◆ DATA SUPPLIED
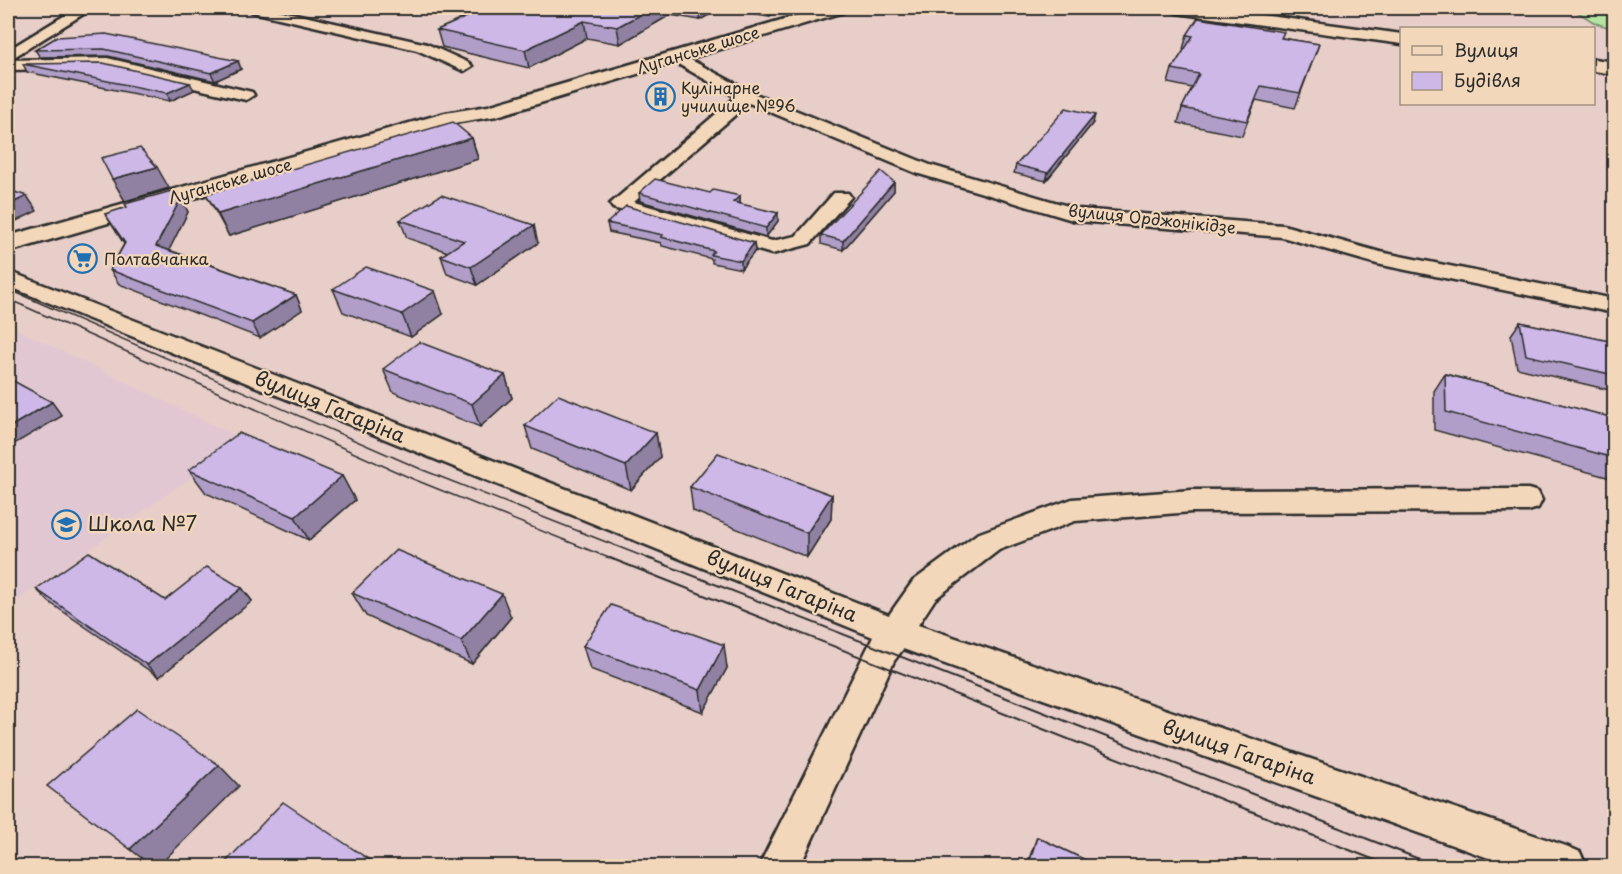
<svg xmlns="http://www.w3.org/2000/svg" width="1622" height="874" viewBox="0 0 1622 874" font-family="'Playpen Sans',sans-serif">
<rect width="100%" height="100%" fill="#e8cec8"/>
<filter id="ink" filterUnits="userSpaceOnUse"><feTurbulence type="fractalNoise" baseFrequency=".0167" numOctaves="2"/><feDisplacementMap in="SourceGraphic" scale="12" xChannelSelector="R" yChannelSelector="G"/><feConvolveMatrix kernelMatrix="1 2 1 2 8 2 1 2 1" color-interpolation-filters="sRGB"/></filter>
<g filter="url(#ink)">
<polygon fill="#e0c7d2" points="8,325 244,440 8,607"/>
<polygon fill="#b4e3a2" stroke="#708766" stroke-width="1.5" points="1571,8 1614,8 1614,29 1595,23"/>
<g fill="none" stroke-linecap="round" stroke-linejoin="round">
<defs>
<g id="minor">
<polygon points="77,8 93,8 9,60 107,58 252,92 254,95 246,100 107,68 8,70 8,50"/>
<polygon points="246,8 269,8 427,44 469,63 472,66 464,71 459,69 417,50 253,12"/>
<polygon points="742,8 771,8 775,11 768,15 744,11"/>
<polygon points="676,52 753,93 930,165 1078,209 1283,225 1380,252 1614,299 1614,313 1377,264 1282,237 1076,221 916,173 749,103 634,202 772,241 796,236 834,193 848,193 851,197 810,244 772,254 765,252 613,208 610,204 736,97 671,60 668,57 671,54"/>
<polygon points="8,271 889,615 913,581 977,534 1072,499 1192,490 1528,489 1538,492 1542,500 1538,508 1528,511 1192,512 1075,521 999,550 935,599 918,625 1566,846 1580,852 1586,866 1511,866 903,649 894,661 800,866 759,866 873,637 8,286"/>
</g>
<g id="tertiary">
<polygon points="1168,8 1209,8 1402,34 1402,44 1176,13"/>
<polygon points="1594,59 1614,62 1614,74 1594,71"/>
</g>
<polygon id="secondary" points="822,8 846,8 844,12 497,116 454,123 8,252 8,236 445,113 488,106"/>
</defs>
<use href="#minor" stroke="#2b2b2b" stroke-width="5"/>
<use href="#tertiary" stroke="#2b2b2b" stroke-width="5"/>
<use href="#secondary" stroke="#2b2b2b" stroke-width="5"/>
<use href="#minor" fill="#f3d7ba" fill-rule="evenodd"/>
<use href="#tertiary" fill="#f3d7ba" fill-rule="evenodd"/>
<use href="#secondary" fill="#f3d7ba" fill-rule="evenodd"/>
<g stroke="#2b2b2b" stroke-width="1.5">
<polyline points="8,289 423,470 652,560"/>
<polyline points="8,299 413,479 614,560"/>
</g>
<g stroke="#2b2b2b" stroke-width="2">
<polyline points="610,558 1390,866"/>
<polyline points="648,558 1437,866"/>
</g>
</g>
<g fill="#b19ec8" stroke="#2b2b2b" stroke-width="1.5">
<polygon points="473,8 721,8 700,20 670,15 620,44 587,38 529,68 442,47 437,30 482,10"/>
<polygon points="1187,35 1282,38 1319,44 1295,108 1256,100 1242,136 1178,123 1182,108 1192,88 1168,83 1172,69 1185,49 1183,49"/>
<polygon points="57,37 238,61 241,69 215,81 108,56 40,57 35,50"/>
<polygon points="23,64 194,90 170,101 27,72"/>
<polygon points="1093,123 1046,181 1014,173 1016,165"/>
<polygon points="472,138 478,159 229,236 206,194"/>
<polygon points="894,182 894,191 843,250 821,244 821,235"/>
<polygon points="639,193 710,193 740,196 740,204 778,221 766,237 640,201"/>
<polygon points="181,198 188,212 169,250 296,295 302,310 260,338 119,284 110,270 124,244 105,214"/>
<polygon points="400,220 538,243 477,285 447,274 441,256 448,252 407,238"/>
<polygon points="607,223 754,243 755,251 741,269 712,263 712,259 662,246 661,243 609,232"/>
<polygon points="1612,258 1614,259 1614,285 1606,267"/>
<polygon points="333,289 443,314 411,337 343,312"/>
<polygon points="1520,322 1614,342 1614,391 1517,368 1511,335"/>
<polygon points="383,369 505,375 512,398 480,427 393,392"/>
<polygon points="1445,374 1614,418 1614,479 1434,430 1434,391"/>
<polygon points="525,426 656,433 660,457 631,490 532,449"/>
<polygon points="189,470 342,476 355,500 309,540 206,493"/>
<polygon points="690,487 832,495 831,519 807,557 693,511"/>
<polygon points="242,588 252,601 159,677 49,602 36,589 165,600"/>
<polygon points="352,593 511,617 472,664 366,616"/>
<polygon points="583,646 727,668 703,712 590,669"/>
<polygon points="1037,837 1100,867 1026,867"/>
</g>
<g fill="#9081a2" stroke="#2b2b2b" stroke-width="1.5">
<polygon points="652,8 669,8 670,15 620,44 617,27"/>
<polygon points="698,8 721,8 700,20"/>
<polygon points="584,21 587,38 529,68 525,50"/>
<polygon points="238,61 241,69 215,81 211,73"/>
<polygon points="190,83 194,90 170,101 167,93"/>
<polygon points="1095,115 1093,123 1046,181 1048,173"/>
<polygon points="472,138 478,159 229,236 218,214"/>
<polygon points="157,167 169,188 125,201 112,179"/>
<polygon points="894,182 894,191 843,250 843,241"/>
<polygon points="27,196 37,211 8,225 8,205"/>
<polygon points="740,196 740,204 733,202"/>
<polygon points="181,198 188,212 164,260 156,246"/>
<polygon points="778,213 778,221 766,237 766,228"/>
<polygon points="534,225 538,243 477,285 471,267"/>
<polygon points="754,243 755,251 741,269 741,261"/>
<polygon points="435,291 443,314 411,337 402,314"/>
<polygon points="296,295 302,310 260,338 252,323"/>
<polygon points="505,375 512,398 480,427 472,404"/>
<polygon points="52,402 62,416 9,447 8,445 8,428"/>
<polygon points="656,433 660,457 631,490 626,466"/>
<polygon points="342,476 355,500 309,540 295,517"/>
<polygon points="832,495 831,519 807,557 807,533"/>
<polygon points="242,588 252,601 159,677 147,665"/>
<polygon points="502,594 511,617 472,664 461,641"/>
<polygon points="724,645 727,668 703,712 700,690"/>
<polygon points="219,765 239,786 157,867 153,867 130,849"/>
</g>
<g fill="#ceb8e8" stroke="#2b2b2b" stroke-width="1.5">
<polygon points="487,8 652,8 617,27 584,21 525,50 437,30"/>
<polygon points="1198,18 1284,32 1281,38 1319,44 1300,93 1261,86 1247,121 1182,108 1199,74 1172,69 1193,36 1187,35"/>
<polygon points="106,34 238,61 211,73 104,49 35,50 57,37"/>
<polygon points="103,63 190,83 167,93 23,64"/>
<polygon points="1066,108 1095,115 1048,173 1016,165"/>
<polygon points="453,122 472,138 218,214 206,194"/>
<polygon points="140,148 157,167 112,179 101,158"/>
<polygon points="881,171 894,182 843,241 821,235"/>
<polygon points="655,179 710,193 713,190 740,196 733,202 778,213 766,228 639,193"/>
<polygon points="8,190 27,196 8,205"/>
<polygon points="175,190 181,198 156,246 296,295 252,323 110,270 125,243 105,214 127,207 125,204"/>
<polygon points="441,195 534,225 471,267 441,256 464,241 400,220"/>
<polygon points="626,206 754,243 741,261 711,255 714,251 661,237 663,235 607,223"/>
<polygon points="366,267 435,291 402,314 333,289"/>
<polygon points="1520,322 1614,342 1614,375 1526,355"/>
<polygon points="419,342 505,375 472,404 383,369"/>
<polygon points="1445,374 1614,418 1614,458 1446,412"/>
<polygon points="8,378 52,402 8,428"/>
<polygon points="558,395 656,433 626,466 525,426"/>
<polygon points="239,433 342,476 295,517 189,470"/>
<polygon points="718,453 832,495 807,533 690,487"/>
<polygon points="396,550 502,594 461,641 352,593"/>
<polygon points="89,552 165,600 207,567 242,588 147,665 36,589"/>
<polygon points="611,605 724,645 700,690 583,646"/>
<polygon points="137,709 219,765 130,849 47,786"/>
<polygon points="283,802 380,867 221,867"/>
<polygon points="1037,837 1100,867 1028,867"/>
</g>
</g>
<defs>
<symbol id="building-ring" viewBox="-11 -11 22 22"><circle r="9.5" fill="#f3d7ba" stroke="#1f6fb2" stroke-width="1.5"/><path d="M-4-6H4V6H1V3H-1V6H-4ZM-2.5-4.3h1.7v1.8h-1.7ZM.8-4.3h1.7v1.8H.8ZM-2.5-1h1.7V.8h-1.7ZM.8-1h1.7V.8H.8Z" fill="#1f6fb2"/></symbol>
<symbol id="supermarket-ring" viewBox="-11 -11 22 22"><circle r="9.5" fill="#f3d7ba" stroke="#1f6fb2" stroke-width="1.5"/><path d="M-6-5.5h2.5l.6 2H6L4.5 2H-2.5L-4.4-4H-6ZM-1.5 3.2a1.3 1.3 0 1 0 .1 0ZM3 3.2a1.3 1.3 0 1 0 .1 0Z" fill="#1f6fb2"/></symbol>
<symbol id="school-ring" viewBox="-11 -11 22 22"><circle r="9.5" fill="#f3d7ba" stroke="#1f6fb2" stroke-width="1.5"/><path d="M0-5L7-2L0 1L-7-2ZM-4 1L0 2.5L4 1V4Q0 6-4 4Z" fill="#1f6fb2"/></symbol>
</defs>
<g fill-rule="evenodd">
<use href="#building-ring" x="644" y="80" width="33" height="33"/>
<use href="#supermarket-ring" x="66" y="242" width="33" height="33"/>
<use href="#school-ring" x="50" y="508" width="33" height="33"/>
</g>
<g text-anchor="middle" stroke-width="4.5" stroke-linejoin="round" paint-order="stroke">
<g font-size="16" fill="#2b2b2b" stroke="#f3d7ba">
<text transform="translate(698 50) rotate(-17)" y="6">Луганське шосе</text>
<text transform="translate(230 181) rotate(-16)" y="6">Луганське шосе</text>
<text transform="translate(1152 219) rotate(6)" y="6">вулиця Орджонікідзе</text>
</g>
<g font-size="16" fill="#2b2b2b" stroke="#f3d7ba" text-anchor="start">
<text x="681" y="94">Кулінарне<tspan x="681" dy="18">училище №96</tspan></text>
<text x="104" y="265">Полтавчанка</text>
</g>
<g font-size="20" fill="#2b2b2b" stroke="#f3d7ba">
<text transform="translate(330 407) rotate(22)" y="7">вулиця Гагаріна</text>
<text transform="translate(782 586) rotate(22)" y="7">вулиця Гагаріна</text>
<text transform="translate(1239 752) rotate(19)" y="7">вулиця Гагаріна</text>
</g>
<g font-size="20" fill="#2b2b2b" stroke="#f3d7ba" text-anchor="start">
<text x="88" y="531">Школа №7</text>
</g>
</g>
<rect width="1622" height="874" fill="none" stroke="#f3d7ba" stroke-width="30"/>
<rect x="15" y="15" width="1592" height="844" fill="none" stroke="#2b2b2b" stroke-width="2" filter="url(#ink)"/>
<rect x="1400" y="27" width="195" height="78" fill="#f3d7ba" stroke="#a39281" stroke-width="1.5"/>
<rect x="1412" y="46" width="30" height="9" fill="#f3d7ba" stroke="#a39281" stroke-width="1.5"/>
<text x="1454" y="57" font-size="18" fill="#2b2b2b">Вулиця</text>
<rect x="1412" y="72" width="30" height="18" fill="#ceb8e8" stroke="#a39281" stroke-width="1.5"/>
<text x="1454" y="87" font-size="18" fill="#2b2b2b">Будівля</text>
</svg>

◆ TASK DESCRIPTION
Of the lines above, show those in which "round" appears.

◆ COMPLETED TASK
<g fill="none" stroke-linecap="round" stroke-linejoin="round">
<g text-anchor="middle" stroke-width="4.5" stroke-linejoin="round" paint-order="stroke">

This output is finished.